Most foreigners adore Hang Nga and her Crazy House. A typed letter from France rants about fonctionnaires borné (narrow-minded bureaucrats) who claim that artists pervert society. "Quintessentially cosmic," wrote one fan from California. "I admire your ability to turn imagination into architecture" wrote another from New Zealand. "Very brave, brilliant," wrote a Singaporean guest. An Australian has sketched a portrait of Madame Hang Nga, looking like an impish pixie. Other guests have left pastel watercolours and hand-written music for the "Queen of the Moon."

Each of the five rooms, explains Hang Nga, has its own theme. The tiger room is for the Chinese. A large tiger with eyes burning bright with red Christmas tree lights, descends down the wall toward the fireplace. The Eagle Room, with a giant eagle's egg as a fireplace, is "big and strong" for the Americans. The Ant Room is for the Vietnamese. "They are always trying to do hard work," says Hang Nga, "and, like red ants, they can fight back."

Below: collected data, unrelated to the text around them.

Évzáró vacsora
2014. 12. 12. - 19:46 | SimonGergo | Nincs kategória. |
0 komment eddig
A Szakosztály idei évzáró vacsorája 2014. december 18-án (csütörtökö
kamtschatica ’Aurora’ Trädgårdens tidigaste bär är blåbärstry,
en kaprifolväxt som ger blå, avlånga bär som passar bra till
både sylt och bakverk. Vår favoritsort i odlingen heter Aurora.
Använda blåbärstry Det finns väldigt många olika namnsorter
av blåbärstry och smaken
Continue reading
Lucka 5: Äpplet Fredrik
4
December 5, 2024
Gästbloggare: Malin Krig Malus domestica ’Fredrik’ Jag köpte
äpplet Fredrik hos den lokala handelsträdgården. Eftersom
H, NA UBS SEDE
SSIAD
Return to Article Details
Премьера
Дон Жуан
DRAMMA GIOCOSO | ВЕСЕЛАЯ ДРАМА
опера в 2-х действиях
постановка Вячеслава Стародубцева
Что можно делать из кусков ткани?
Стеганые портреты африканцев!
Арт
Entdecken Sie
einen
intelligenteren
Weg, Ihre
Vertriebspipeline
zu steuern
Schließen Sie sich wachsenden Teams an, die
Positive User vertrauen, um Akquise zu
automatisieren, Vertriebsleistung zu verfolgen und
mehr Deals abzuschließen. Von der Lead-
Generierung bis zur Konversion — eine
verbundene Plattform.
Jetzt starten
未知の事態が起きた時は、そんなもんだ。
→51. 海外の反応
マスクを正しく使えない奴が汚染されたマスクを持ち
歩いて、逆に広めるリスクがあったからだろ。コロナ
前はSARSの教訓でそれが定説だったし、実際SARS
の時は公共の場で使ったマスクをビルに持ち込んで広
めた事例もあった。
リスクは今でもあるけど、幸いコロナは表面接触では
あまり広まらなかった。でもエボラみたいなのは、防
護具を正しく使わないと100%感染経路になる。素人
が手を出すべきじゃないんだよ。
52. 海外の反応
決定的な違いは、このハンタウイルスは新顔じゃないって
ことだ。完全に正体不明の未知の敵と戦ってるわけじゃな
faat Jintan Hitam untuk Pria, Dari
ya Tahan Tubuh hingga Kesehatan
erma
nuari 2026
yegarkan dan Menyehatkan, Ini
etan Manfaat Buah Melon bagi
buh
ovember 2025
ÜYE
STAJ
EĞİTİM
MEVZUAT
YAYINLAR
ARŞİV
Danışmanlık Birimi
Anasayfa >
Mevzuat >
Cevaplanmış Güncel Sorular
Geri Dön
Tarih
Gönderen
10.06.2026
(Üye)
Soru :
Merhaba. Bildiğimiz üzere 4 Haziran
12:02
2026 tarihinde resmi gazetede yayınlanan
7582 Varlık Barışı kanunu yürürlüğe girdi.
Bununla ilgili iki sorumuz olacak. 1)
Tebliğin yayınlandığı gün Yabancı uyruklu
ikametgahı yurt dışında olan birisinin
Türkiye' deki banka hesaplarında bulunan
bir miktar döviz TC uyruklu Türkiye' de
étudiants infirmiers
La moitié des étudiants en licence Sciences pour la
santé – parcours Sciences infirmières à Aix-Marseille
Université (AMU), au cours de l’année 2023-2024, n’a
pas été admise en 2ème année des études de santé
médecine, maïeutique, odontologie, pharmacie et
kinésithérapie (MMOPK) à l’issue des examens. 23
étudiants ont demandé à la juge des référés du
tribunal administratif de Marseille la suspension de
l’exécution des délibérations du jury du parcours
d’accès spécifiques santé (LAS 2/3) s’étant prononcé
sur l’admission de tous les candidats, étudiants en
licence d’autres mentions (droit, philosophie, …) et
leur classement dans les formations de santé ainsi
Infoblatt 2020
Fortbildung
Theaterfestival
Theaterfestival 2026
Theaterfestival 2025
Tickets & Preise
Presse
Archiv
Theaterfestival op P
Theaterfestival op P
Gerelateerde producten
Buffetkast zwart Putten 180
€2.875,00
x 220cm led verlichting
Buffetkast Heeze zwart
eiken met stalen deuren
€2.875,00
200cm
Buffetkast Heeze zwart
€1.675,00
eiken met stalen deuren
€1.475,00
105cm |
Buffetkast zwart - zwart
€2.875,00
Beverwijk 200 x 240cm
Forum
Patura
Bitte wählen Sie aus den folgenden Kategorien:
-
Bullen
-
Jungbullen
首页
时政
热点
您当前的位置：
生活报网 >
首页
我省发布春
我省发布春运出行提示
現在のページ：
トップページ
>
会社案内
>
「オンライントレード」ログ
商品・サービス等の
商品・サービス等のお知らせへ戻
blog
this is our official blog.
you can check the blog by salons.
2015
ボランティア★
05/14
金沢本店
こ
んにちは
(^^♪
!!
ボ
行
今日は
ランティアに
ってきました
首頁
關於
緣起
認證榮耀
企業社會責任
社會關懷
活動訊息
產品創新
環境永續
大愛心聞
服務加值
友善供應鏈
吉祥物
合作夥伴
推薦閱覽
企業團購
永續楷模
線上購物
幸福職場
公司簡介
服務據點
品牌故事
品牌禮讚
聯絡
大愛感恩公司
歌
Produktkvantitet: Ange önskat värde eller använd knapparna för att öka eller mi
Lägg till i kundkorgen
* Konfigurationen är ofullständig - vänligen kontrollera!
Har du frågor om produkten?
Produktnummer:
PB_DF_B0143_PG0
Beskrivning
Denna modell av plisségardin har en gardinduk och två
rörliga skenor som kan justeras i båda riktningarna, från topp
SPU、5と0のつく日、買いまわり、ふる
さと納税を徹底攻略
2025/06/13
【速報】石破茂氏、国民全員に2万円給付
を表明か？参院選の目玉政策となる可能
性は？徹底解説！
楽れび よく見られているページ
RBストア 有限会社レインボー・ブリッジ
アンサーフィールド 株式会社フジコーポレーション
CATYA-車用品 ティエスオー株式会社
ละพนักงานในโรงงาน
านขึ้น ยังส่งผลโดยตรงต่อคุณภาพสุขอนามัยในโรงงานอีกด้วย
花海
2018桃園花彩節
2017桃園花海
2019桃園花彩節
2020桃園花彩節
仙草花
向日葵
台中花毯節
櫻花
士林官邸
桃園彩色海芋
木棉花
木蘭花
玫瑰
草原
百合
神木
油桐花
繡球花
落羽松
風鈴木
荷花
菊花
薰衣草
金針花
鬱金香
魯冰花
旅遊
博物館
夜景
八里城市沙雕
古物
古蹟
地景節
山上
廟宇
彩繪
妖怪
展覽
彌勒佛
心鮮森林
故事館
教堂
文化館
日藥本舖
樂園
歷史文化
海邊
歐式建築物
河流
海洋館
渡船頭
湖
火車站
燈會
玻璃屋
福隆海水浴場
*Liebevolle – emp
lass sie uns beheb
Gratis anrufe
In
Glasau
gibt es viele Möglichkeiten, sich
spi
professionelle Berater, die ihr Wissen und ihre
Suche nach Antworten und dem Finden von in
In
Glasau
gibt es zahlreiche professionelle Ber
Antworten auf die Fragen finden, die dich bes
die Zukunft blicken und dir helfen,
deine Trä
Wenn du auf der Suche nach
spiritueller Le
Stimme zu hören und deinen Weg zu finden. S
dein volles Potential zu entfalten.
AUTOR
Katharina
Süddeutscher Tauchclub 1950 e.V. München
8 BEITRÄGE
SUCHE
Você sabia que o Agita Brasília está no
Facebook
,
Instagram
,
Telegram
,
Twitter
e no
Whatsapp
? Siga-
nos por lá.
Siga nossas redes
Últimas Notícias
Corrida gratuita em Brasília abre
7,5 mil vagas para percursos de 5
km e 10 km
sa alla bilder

The concrete tree to the west contains these three rooms. Its upper level has a framework of the slim tree trunks used in construction in most developing countries, draped with blue plastic sacking. Using the existing roofs of the Tiger Room, the Eagle Room, and the Ant Room for its foundations, this is where Hang Nga will build her dream room: the Bee Room. It will be a two-storey suite, with two bathrooms, a waterfall and a massage bathtub. "All countries have bees," Hang Nga explains. Bees have "unity." They are "organic" and have "technique character." "They," she searches for the English word, "collaborate." This room, with no more than a few branches in the skeleton of its walls, is mostly still in Hang Nga's imagination.

"You share with the world your love of the unconventional, no nationality," wrote one fan of unidentified nationality. "Hang Nga is blessed with a rare quality called belief," writes another guest from Israel, "believing in one's dreams."

The Vietnamese Tourist Administration describes Da Lat as Vietnam's most romantic destination, and Madame Hang Nga's guesthouse is very personalized: no Web site, no e-mail, but every cab driver in Da Lat knows where it is. Published rates of $29-$84 (U.S.) are often easy to negotiate. Buses go from Ho Chi Minh City (Saigon), winding for hours up through the hills of coffee and tea plantations, or planes go once a day. Private cars can also be hired. Tel: 84-63-822-070; fax: 84-63-831-480.